I do applaud Frontier Airlines for their courage, and we’re big believers here at Talkdesk in digital engagement and the power of AI to transform customer service. However, most airlines and travel agencies we work with tend to prefer an omnichannel approach because of how complicated the traveler journey can be. Eliminating friction between channels and ensuring travelers can always escalate to voice if they need to is seen as critical to retain customer loyalty. There are just too many unexpected variables with serious consequences for the traveler—from a flat tire in the rain to a forced quarantine—to rely solely on chatbots and digital channels. Our research shows that half of consumers will stop working with a company because of just one instance of poor customer service. Imagine what that rate might be if you compounded the typical customer frustration with the stress of a traveler far from home with little control of their itinerary.

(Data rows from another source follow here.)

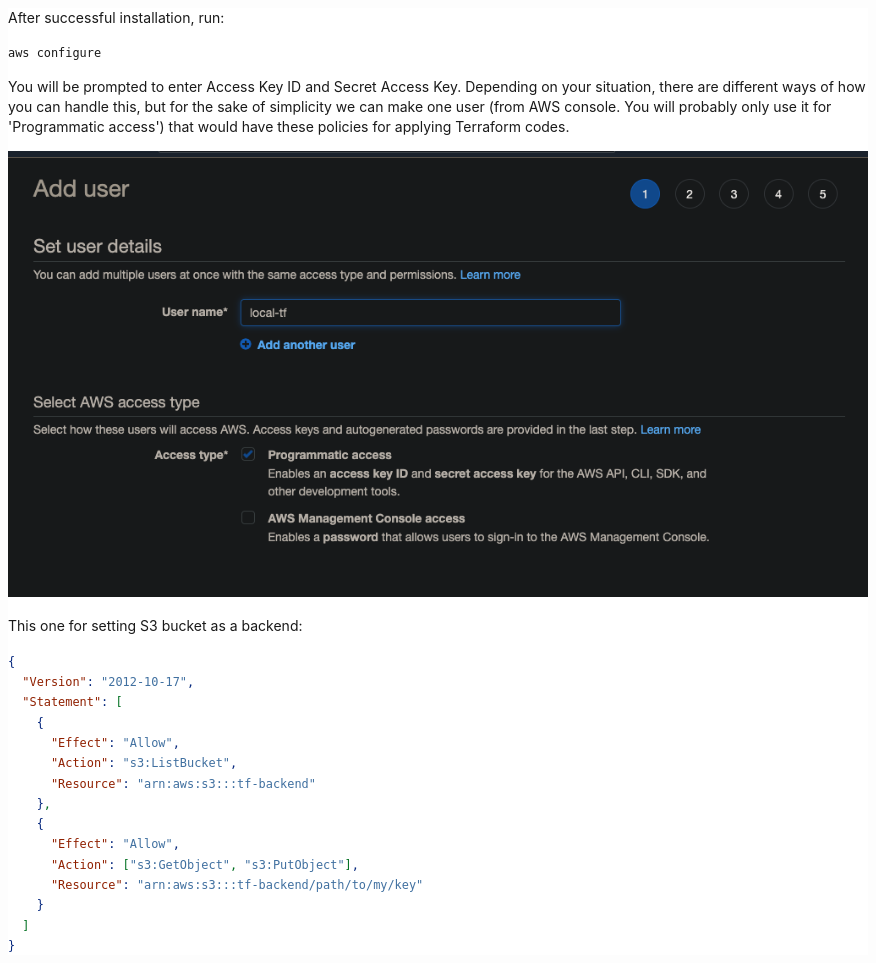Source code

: After successful installation, run:

```bash
aws configure
```

You will be prompted to enter Access Key ID and Secret Access Key. Depending on your situation, there are different ways of how you can handle this, but for the sake of simplicity we can make one user (from AWS console. You will probably only use it for 
'Programmatic access') that would have these policies for applying Terraform codes.

![./add-user.png](./add-user.png)

This one for setting S3 bucket as a backend:

```json
{
  "Version": "2012-10-17",
  "Statement": [
    {
      "Effect": "Allow",
      "Action": "s3:ListBucket",
      "Resource": "arn:aws:s3:::tf-backend"
    },
    {
      "Effect": "Allow",
      "Action": ["s3:GetObject", "s3:PutObject"],
      "Resource": "arn:aws:s3:::tf-backend/path/to/my/key"
    }
  ]
}
```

I’m sure the entire industry (including the DOT) will be watching this experiment closely. This indeed may be the final frontier for travel and hospitality CX, but it’s still to be proven. We’ll check back in on how Frontier Airlines is doing in an upcoming post.
And on a personal note, I’d like to thank you for reading the inaugural post of the Extra Legroom blog series. Every month I’ll be putting out a review of the biggest news in CX for travel and hospitality; as well as pointing out some interesting trends and sharing best practices I’m hearing from our clients in the segment. From onboarding new employees to building effective AI conversations, we want to help you give your travelers and customers a better experience.